The lazy devs argument is simplistic, I read it too often.

When you make games for a living, you have to keep something in mind: your game must make more money than it cost, or you simply go bankrupt and out of business very quickly, which basically means no salary.

Try to count the number of VG companies that survived since the 80s and the ones that went bankrupt. Making video games is everything but easy and certainly not something for lazy people who seek a relaxing job.

Strangely enough, most people seem to forget that gamedevs are people, who eat, who have a family and a rent or mortgage to pay.

It was true back then and it's still true nowadays:
If you choose to make a game on one platform only, you take a big risk, your game might not sell enough to make enough money to cover the cost and you might lose your company or your job.
If you choose to make a port fully using the hardware, who will pay for the additional development time and the cost of basically redoing all the graphics?
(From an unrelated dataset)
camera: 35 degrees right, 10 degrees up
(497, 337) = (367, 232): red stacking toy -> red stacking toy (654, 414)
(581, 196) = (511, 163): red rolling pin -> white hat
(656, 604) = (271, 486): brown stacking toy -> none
The additional sales due to an improved port? Not sure the additional money will cover the cost.

Nowadays, exclusives on consoles specifically and fully using the hardware are rare and they are all 1st party games financed by MS / Sony / Nintendo on their respective machines (or they are part of a deal which of course involves money)
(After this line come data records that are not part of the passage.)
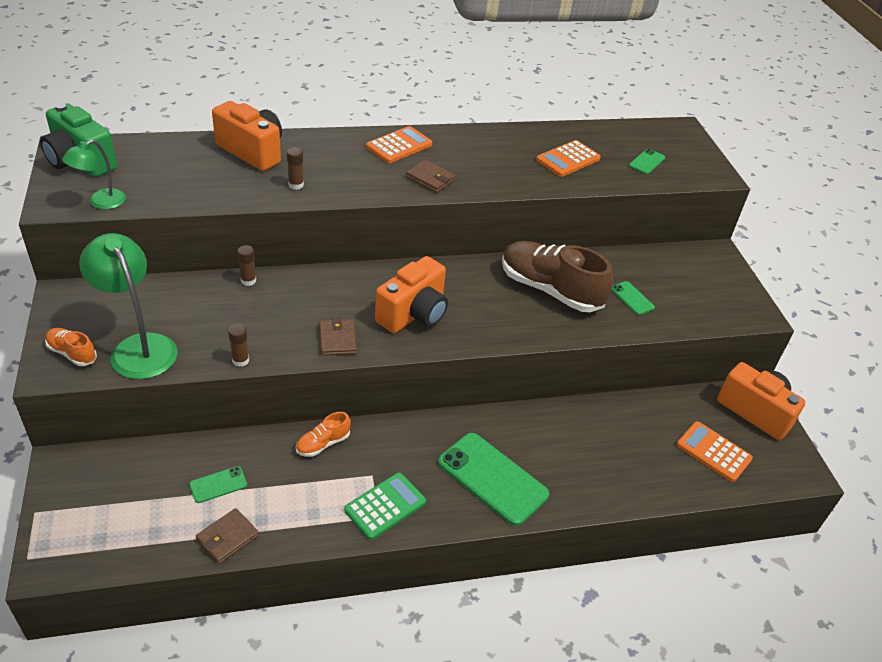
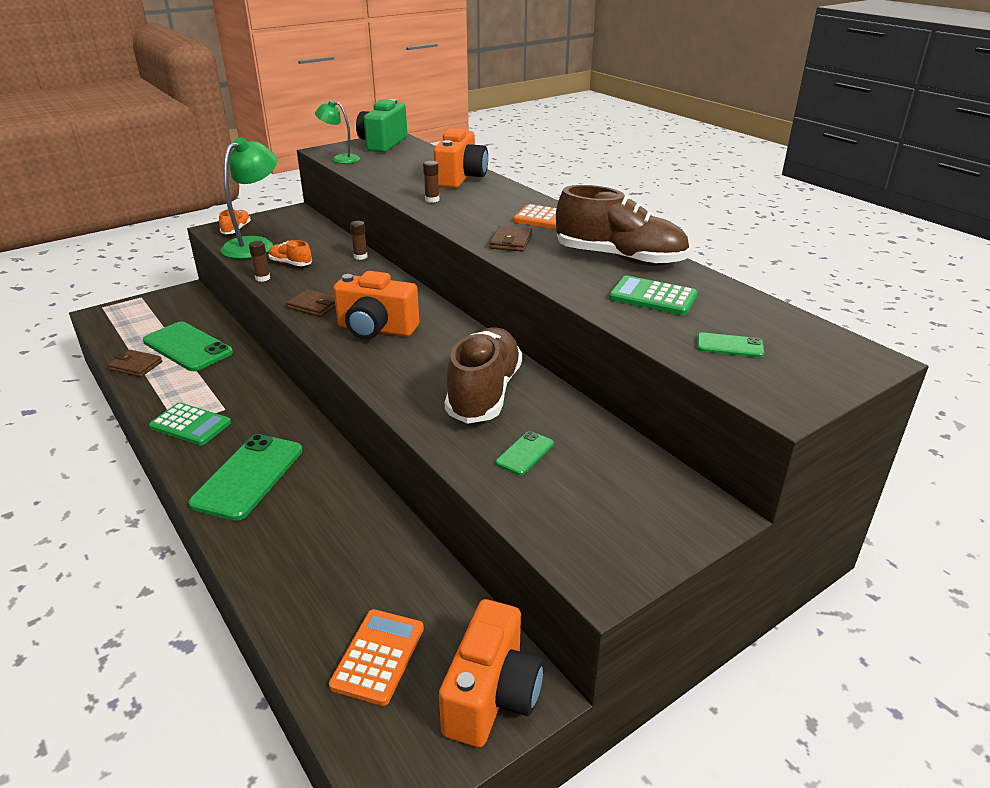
camera: 70 degrees right, 10 degrees down
(218, 485) = (188, 347): green phone -> green phone, size x2.13
(323, 444) = (251, 376): orange shoe -> orange shoe (291, 263)
(337, 339) = (314, 306): brown wallet -> brown wallet turned 60 degrees clockwise
(498, 146) = (620, 258): none -> brown shoe
(568, 159) = (653, 297): orange calculator -> green calculator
The reason why Amiga games were identical to ST games for years is exactly the same reason why PS3 games were identical to Xbox 360 games for most of the PS3 era: because the additional development time and cost was not worth it, especially considering the complexity of the PS3's hardware compared to the 360's, the same way the A500 was different from the ST. The only games that actually used the horsepower of the PS3 were 1st party games from studios owned by Sony, because they had to spend that money to make the PS3 attractive (Naughty Dog with the Uncharted series, or Sony Santa Monica with God Of War 3) or they were part of a deal involving Sony giving money to a third party studio.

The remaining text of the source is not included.